Overall, the average observed number of lane changes across all sites and time intervals was 1,373 lane changes/hour (lc/h). The range of the response variable for the first model with known MinLaneChanges varied from a low of 251 to a high of 3,798 lc/h, and for the second model absent MinLaneChanges from 343 to 3,816 lc/h. Generally speaking, low rates of lane changes were associated with low values of MinLaneChanges, short segment lengths, low vehicle miles of travel (VMT) and low average speed. The first explanatory variable in the tree absent MinLaneChanges was the actual segment length, with longer segments generating higher lane change rates. Interestingly, we found from the first model, that when MinLaneChanges fell below 450 lc/h, the total lane changes per hour were only about 22% of those occurring when MinLaneChanges exceeded 450 lc/h. Furthermore our observations of the data indicated that lane change frequency decreased as the level of congestion increased. The two models have been implemented in a prototype web-based tool, which includes a computational engine, along with a user guide and an input variables calculator. Further work on testing and validating the web tool will resume when physical access to the NC State University campus facilities is permitted.

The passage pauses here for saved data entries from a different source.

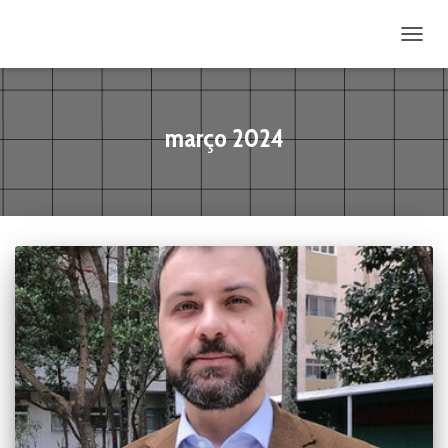
ALTE
março 2024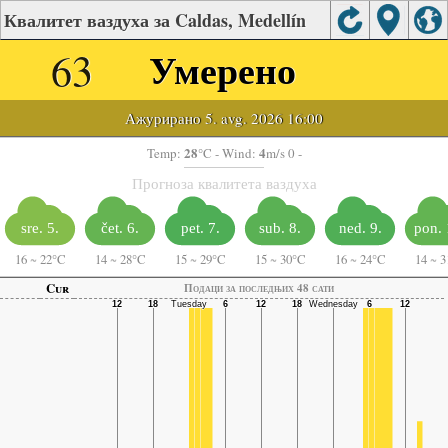
Квалитет ваздуха за Caldas, Medellín
63
Умерено
Ажурирано 5. avg. 2026 16:00
28
4
Temp:
°C
- Wind:
m/s 0 -
Прогноза квалитета ваздуха
sre. 5.
čet. 6.
pet. 7.
sub. 8.
ned. 9.
pon. 
16
~
22°C
14
~
28°C
15
~
29°C
15
~
30°C
16
~
24°C
14
~
3
Cur
Подаци за последњих 48 сати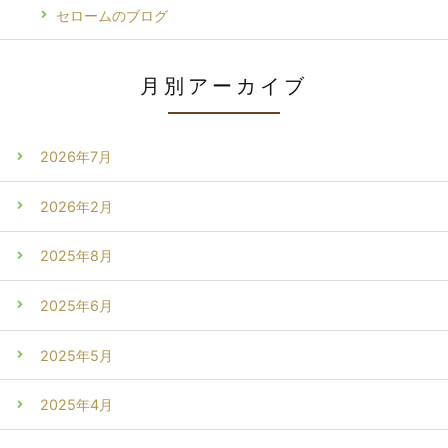
セロームのブログ
月別アーカイブ
2026年7月
2026年2月
2025年8月
2025年6月
2025年5月
2025年4月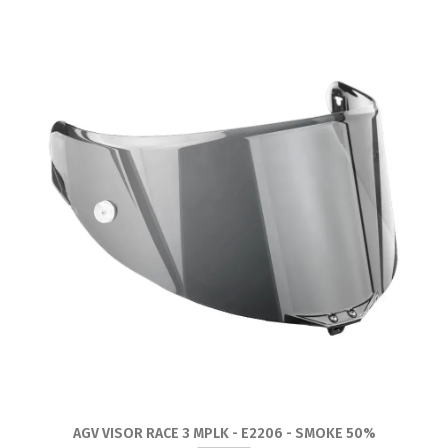
AGV VISOR RACE 3 MPLK - E2206 - SMOKE 50%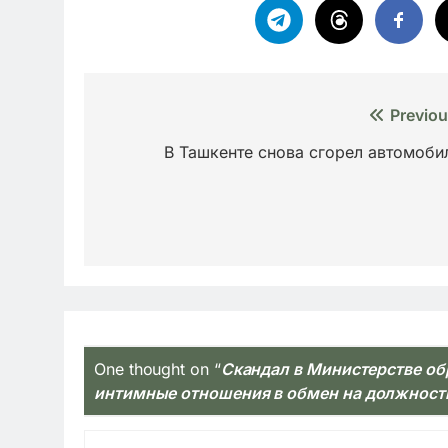
Навигация
Previou
по
В Ташкенте снова сгорел автомоби
записям
One thought on “
Скандал в Министерстве об
интимные отношения в обмен на должност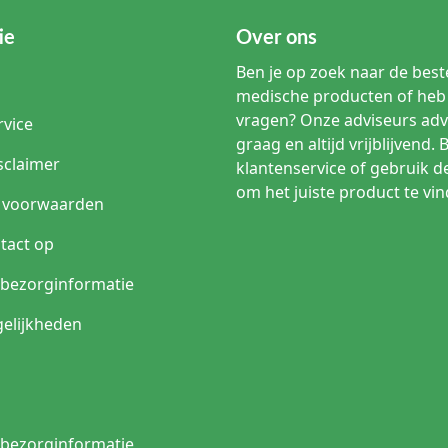
ie
Over ons
Ben je op zoek naar de beste
medische producten of heb 
vragen? Onze adviseurs adv
rvice
graag en altijd vrijblijvend. 
sclaimer
klantenservice of gebruik d
om het juiste product te vin
 voorwaarden
tact op
n bezorginformatie
elijkheden
n bezorginformatie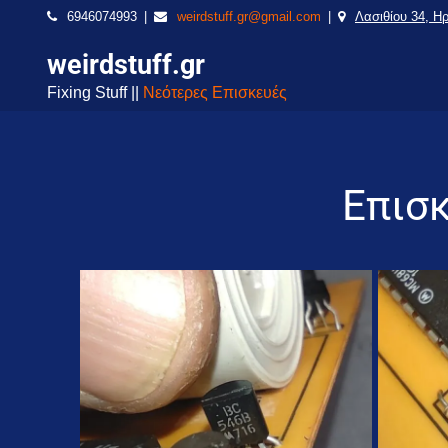
6946074993
weirdstuff.gr@gmail.com
Λασιθίου 34, Η
weirdstuff.gr
Fixing Stuff ||
Νεότερες Επισκευές
Επισ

In addition, the research team tested a proposed geometric treatment that was intended to reduce lane change frequency at the I-40EB weaving segment between Harrison Blvd. and Wade Avenue. The testing methodology was microsimulation using the VISSIM microsimulation model. The model was calibrated based on observed Origin Destination (OD) flow distributions and OD travel times measured from field Bluetooth units at the site. Key findings from this analysis revealed that the treatment generated total travel time saving of 16.2 veh-hours per clock hour, which is applicable to two hours in the PM peak on a typical weekday. The treatment did reduce the simulated overall lane change frequency by a significant 22%.